Yes, this would be helpful. I see no real difference right now, but there may be some definitional subtlety I'm not familiar with
@mark-jensen To clarify my response above (from a smartphone) https://github.com/SDG-InterfaceOntology/sdgio/issues/94#issuecomment-188639629: This def: natural capital ="A collection composed of material entities bearing natural asset roles and the environmental services for which they are inputs"
Would be the 'normal' ontology definition (except we'd have a defined class for natural asset
to avoid having roles in the text def). There would then be an "official definition" or similar (we wouldn't use abbreviations here) like the ones you found initially https://github.com/SDG-InterfaceOntology/sdgio/issues/94#issue-134623639, assuming they are adopted:
Natural capital comprises Earth’s natural assets (soil, air, water, flora and fauna), and the ecosystem services resulting from them, which make human life possible.
...
the stock of ecosystems that yields a renewable flow of goods and services that underpin the economy and provide inputs and direct and indirect benefits to businesses and society.

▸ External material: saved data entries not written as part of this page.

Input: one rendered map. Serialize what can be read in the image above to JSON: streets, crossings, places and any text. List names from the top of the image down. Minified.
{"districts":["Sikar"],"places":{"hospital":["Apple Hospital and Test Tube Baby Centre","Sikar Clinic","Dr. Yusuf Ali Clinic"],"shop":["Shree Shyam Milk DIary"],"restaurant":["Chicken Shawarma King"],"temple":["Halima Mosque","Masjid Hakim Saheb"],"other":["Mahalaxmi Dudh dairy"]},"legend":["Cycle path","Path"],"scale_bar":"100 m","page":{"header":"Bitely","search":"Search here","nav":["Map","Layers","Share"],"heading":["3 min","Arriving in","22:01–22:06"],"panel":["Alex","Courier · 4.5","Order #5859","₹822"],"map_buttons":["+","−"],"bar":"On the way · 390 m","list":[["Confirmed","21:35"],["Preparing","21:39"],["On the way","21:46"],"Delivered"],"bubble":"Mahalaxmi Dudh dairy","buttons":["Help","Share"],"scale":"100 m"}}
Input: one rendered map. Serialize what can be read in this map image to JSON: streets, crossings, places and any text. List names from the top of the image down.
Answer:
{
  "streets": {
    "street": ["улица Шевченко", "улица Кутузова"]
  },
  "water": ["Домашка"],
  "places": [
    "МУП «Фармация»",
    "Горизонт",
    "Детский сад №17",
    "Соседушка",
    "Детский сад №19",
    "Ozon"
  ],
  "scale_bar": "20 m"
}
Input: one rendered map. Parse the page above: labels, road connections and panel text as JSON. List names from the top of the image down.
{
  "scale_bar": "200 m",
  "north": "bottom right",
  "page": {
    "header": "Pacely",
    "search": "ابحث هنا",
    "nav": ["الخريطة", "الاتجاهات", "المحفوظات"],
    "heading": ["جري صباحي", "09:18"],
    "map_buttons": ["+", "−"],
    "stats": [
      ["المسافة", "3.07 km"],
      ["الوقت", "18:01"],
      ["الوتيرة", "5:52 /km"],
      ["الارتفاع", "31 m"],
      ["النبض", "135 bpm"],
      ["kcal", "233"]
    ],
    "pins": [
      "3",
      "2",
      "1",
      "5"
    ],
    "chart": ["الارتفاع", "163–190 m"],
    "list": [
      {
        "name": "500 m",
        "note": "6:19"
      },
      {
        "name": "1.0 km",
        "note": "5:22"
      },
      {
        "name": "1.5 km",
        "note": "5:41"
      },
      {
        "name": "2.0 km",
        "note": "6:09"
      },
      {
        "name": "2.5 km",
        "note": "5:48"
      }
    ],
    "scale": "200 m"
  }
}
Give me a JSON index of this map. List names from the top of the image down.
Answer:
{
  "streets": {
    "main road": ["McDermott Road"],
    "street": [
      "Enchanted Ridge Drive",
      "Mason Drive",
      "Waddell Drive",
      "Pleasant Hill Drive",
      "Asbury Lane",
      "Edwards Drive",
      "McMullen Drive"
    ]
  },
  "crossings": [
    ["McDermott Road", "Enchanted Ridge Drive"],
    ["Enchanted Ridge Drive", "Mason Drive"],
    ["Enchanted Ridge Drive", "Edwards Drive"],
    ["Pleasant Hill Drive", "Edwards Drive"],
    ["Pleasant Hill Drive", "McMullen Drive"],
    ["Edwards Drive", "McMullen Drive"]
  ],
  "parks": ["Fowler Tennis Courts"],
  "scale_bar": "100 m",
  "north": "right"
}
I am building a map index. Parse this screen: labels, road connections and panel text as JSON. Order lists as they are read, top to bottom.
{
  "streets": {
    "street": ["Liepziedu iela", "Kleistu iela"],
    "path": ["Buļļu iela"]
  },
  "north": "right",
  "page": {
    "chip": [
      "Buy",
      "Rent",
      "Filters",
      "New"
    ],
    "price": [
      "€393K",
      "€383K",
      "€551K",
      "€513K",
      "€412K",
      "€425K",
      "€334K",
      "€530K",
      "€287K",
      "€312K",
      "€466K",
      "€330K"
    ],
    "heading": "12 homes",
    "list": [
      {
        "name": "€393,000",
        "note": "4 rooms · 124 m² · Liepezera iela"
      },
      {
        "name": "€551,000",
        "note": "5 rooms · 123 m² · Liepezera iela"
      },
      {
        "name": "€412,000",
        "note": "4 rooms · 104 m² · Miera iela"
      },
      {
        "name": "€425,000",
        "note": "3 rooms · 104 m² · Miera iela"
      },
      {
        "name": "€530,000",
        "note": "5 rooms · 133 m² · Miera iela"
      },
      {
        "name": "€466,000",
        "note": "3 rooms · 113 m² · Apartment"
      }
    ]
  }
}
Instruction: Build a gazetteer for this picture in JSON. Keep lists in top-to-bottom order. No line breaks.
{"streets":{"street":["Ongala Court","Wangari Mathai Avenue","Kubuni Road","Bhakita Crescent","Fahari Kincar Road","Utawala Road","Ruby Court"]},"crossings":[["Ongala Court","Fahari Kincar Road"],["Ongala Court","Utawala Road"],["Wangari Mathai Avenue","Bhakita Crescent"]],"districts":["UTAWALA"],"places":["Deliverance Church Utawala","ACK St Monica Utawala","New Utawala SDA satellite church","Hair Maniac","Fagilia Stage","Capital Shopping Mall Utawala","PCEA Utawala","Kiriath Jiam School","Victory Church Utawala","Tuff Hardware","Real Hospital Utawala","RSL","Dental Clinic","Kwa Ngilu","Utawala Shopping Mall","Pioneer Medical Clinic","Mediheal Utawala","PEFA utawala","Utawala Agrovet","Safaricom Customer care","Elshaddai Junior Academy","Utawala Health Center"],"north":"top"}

We would, of course, indicate where the official def comes from with an AP.
Perhaps of interest for measuring natural capital
There would then be an "official definition" or similar (we wouldn't use abbreviations here) like the ones you found initially #94 (comment), assuming they are adopted:
'official' in the sense of "official UN". Got it. Thus we will have 'UNEP preferred label' and 'official definition' APs. We will need to confirm this works for UNEP and that they understand our reasoning, and then of course decide how this will be implemented in the release version, visualized on the portal.
@pbuttigieg
natural capital
= A collection composed of natural assets and the environmental services for which they are inputs.
How's that? Using 'input' vs 'depend', but that may change intended meaning.
How's that? Using 'input' vs 'depend', but that may change intended meaning.
Yes, I wouldn't do this: the material entity could be any form of participant rather than an input. Removing it could still kill the ecosystem/evolutionary service.
@cmungall would you know of a relation which indicates the dependence of a process on a participant?
@pdez90 Jacquie requested this via email. Can you provide us some context for usage and definition? Or confirm the source below is acceptable.